The easiest thing to try is to use the standard constrained optimization algorithms to solve:
\begin{align*}
\max_P & \sum_i\sum_j ||\vec{p}_i - \vec{p}_j||_d \\
\text{s.t.}&\;\; \vec{p}_k\in\mathfrak{C}_{\text{unit}}\;\forall\;k
\end{align*}
for $\vec{p}_j\in P$ and some distance metric $d$.
You could also try to minimize in more of a Gromov-Hausdorff Distance style:
\begin{align*}
\max_P &\, \min_{i,j} ||\vec{p}_i - \vec{p}_j||_d \\
\text{s.t.}&\;\; \vec{p}_k\in\mathfrak{C}_{\text{unit}}\;\forall\;k
\end{align*}
Then run any good constrained optimization algorithm on it. I believe there is a convex form, if you are concerned with speed. In terms of software, here are some resources for matlab, python, mathematica, or libraries with multiple language bindings (e.g. this one).

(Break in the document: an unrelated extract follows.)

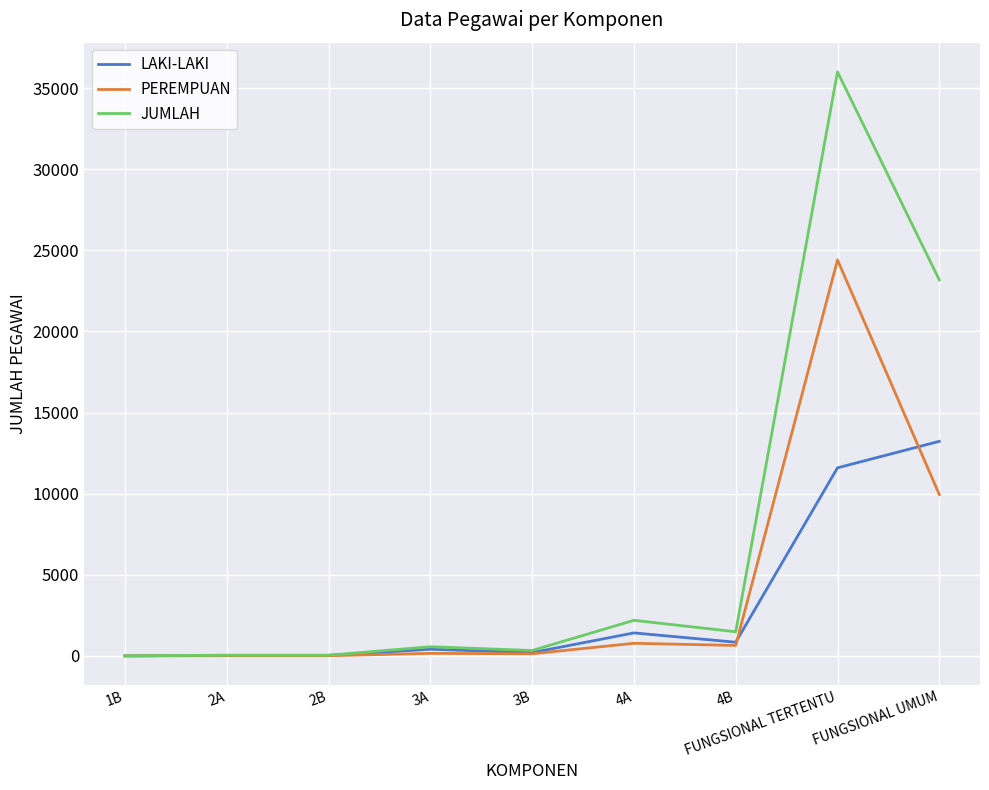

The value of PEREMPUAN at 1B is 0. True or false?

True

I find Differential evolution algorithms to work pretty well if the space is nasty, but this problem seems to be alright. You might even be able to just do gradient descent.
(A not-so-serious idea: make all of the particles charged $+C$ and run a physics simulation, i.e. numerical integration, of the system with your boundary conditions.)
Maybe also check out the paper An Efficient Algorithm for Minimizing a Sum of Euclidean Norms With Applications by Xue and Ye.
Hopefully I understood your question correctly. It doesn't seem like the initial distribution matters all that much, but let me know if I misconstrued something.